Later that month, borrower filed for bankruptcy and the Court approved debtor-in-possession financing. Bayside received a super-priority lien and adequate protection for the full amount of its claim, including (i) outstanding principal ($67,000,000), (ii) interest ($1,605,208.33) and (iii) a make-whole premium calculated using the later, December 2015, maturity date ($23,700,000). Calculation of the make-whole premium assumed that borrower could have refinanced the convertible subordinated debentures before October 2014, and therefore the later (conditional) maturity date for the loan was applicable.2
The Unsecured Creditors’ Committee moved to disallow the make-whole premium, arguing that the calculation inflated Bayside’s actual loss, was inconsistent with market precedent and in any event should have applied the shortest possible maturity date — October 2014 — because it was not certain borrower would have been able to refinance the convertible subordinated debentures.

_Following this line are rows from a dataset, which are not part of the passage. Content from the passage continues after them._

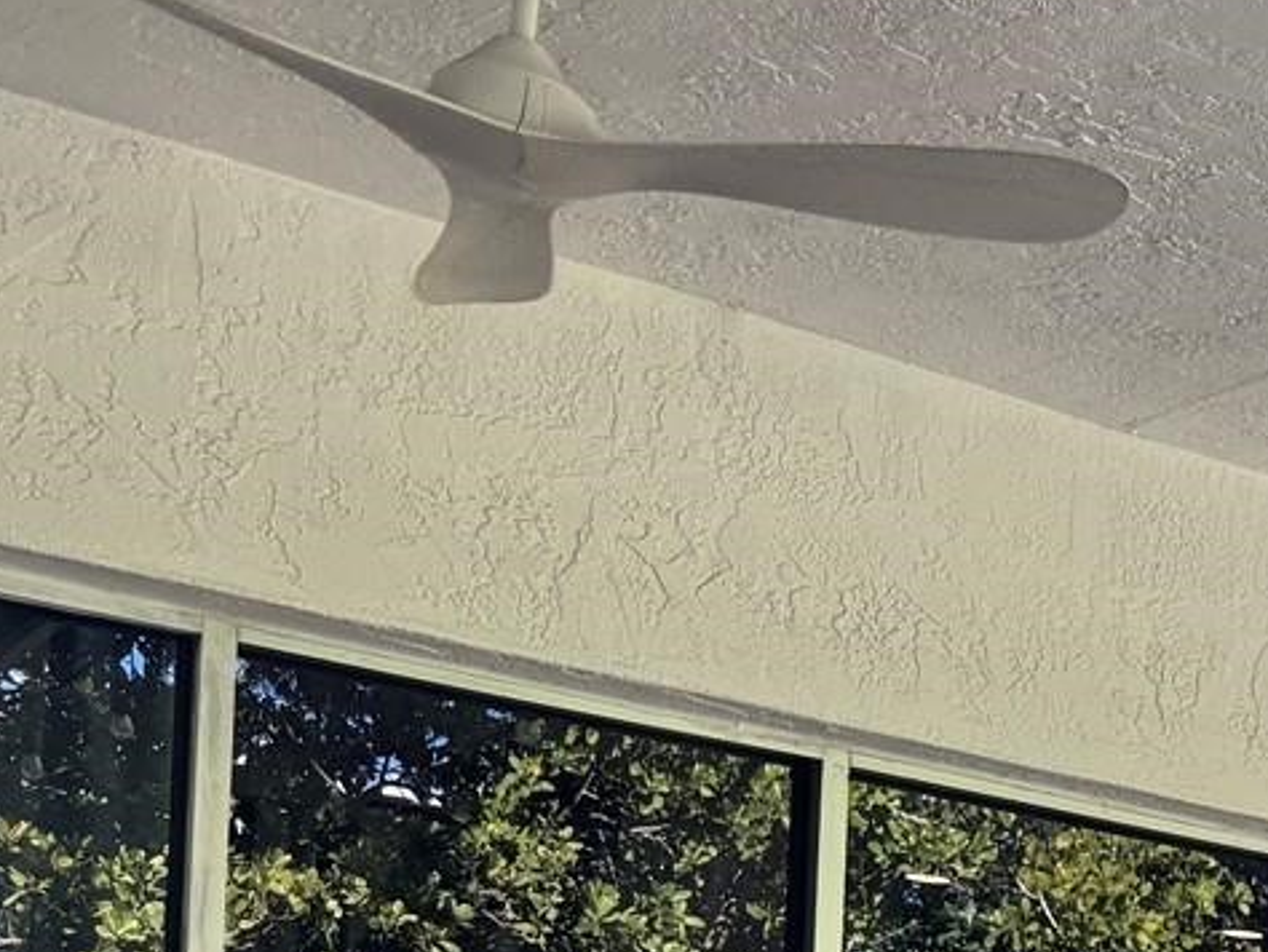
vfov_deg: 16.5
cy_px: 1441
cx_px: 1950
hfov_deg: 20.4
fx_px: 2969
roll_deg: -2.8
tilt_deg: +0.0
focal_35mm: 81
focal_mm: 6.76
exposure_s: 1/302
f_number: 1.78
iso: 80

The Court approved Bayside’s calculation of the makewhole premium and allowed the claim, finding it was not “plainly disproportionate” to Bayside’s loss even if the make-whole premium was more than one-third as large as the principal amount of the loan. Judge Carey reasoned that, under New York law (the law governing the term loan agreement), the test was whether the premium was disproportionate to the probable loss, not whether it was disproportionate to the principal amount of the loan. Judge Carey found that because the convertible subordinated debentures might have been refinanced, Bayside was committed to fund the loan through December 2015, and Bayside was required to plan its lending activity to account for an extension of the maturity. Therefore, it was appropriate to use the December 2015 maturity date to calculate the (increased) make-whole premium. Judge Carey also determined that borrower and Bayside negotiated the terms of the term loan agreement at arms-length, based on the fact that borrower received lending proposals from multiple lenders and ultimately chose Bayside and specifically negotiated the loan’s prepayment terms.
WHAT IS THE PRACTICAL EFFECT OF THE CASE?

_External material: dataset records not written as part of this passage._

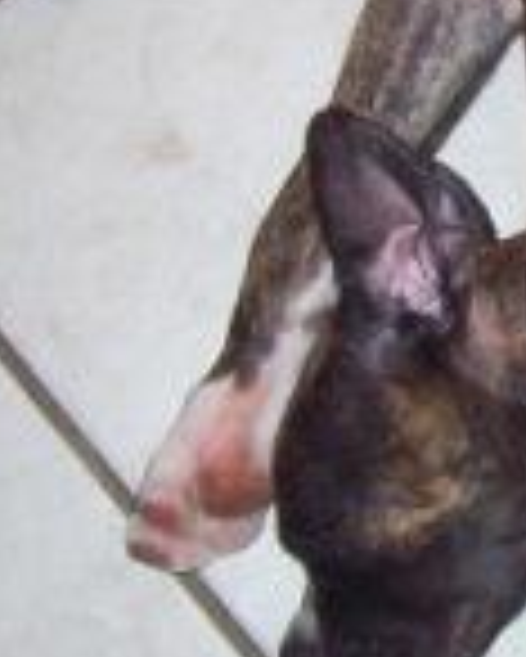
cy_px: 81
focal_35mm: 107
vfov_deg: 17.7
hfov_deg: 13.8
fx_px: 2080
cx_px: 695
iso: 140
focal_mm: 5.54
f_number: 2.76
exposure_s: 1/30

Perhaps most importantly for the distressed debt market, Judge Carey sided with the evolving majority view of Bankruptcy Courts — that make-whole premiums are not unmatured interest — and found that the makewhole premium at issue was best characterized as a properly drafted liquidated damages provision that should be allowed under Section 502(b)(2) of the Bankruptcy Code.
At the heart of Judge Carey’s decision is a judicial reluctance to interfere with the provisions of a credit agreement bargained for by sophisticated parties — the Court followed this “freedom of contract” reasoning to its ultimate conclusion — (i) the characterization of the make-whole provision as a contract to pay liquidated damages upon the breach of the term loan credit agreement, and (ii) the allowance of a very substantial claim based on that make-whole premium.

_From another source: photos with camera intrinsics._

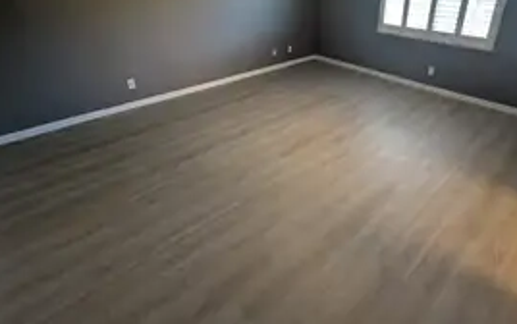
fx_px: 268
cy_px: 121
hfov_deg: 86.3
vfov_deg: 61.4
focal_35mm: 19
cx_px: 322
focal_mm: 2.23
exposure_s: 1/40
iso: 131
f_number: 1.95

The well-reasoned decision from an influential Bankruptcy Court is good news for lenders and bondholders and should provide additional guidance to distressed debt investors evaluating the likely return on a make-whole premium claim. While the substantial amount of the premium in this case may have led another court to conclude that the make-whole premium was disproportionate to the lender’s loss, Judge Carey’s decision effectively re-focuses the legal analysis on the calculation of the potential economic loss to the lender, not the relation of the make-whole premium to the outstanding principal amount the claim.